By Jef Feeley – May 12, 2011 9:01 PM MT
Officials of New York-based Pfizer, the world’s largest drugmaker, said in a filing with the U.S. Securities and Exchange Commission yesterday that the reserve provides “the minimum expected costs to resolve all of the other outstanding” lawsuits over its hormone-replacement drugs. The company didn’t say how many cases would be settled.
“I see this as an effort to clean up a long-standing litigation so they can go forward with their business plan,” Les Funtleyder, a New York-based fund manager at Miller Tabak & Co. in New York who holds Pfizer shares, said yesterday in a phone interview. “This is probably a good thing for the stock.”
More than 6 million women took Prempro and related menopause drugs to treat symptoms including hot flashes and mood swings before a 2002 study highlighted their links to cancer. Wyeth’s sales of the medicines, which are still on the market, exceeded $2 billion before the release of the Women’s Health Initiative, a study sponsored by the National Institutes of Health.

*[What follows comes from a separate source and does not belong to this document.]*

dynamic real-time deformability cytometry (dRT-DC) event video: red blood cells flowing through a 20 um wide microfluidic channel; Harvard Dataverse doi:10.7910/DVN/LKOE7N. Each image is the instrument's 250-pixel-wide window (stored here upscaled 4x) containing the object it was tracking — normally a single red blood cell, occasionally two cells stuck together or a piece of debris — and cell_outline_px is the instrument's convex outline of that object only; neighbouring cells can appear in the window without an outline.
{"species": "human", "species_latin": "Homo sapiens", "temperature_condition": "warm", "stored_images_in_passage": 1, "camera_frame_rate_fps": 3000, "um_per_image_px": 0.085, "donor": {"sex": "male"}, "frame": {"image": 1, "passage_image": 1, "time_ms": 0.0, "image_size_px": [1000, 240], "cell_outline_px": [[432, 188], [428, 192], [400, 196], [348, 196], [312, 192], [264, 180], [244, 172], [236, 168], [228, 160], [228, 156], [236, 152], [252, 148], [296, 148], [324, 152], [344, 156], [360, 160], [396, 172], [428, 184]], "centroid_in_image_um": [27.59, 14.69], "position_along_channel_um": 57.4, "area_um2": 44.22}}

Until 1995, many menopausal women combined Premarin, Wyeth’s estrogen-based drug, with progestin-laden Provera, made by Pfizer’s Upjohn unit, to relieve their symptoms. Wyeth combined the two hormones in its Prempro pill. Pfizer completed its $68 billion purchase of Wyeth in 2009.
At the height of the litigation, Pfizer faced more than 10,000 claims that its menopause drugs caused breast cancer, according to lawyers for former users. Those cases included more than 8,000 cases consolidated in federal court in Arkansas and other cases in state courts in Pennsylvania, Nevada and Minnesota.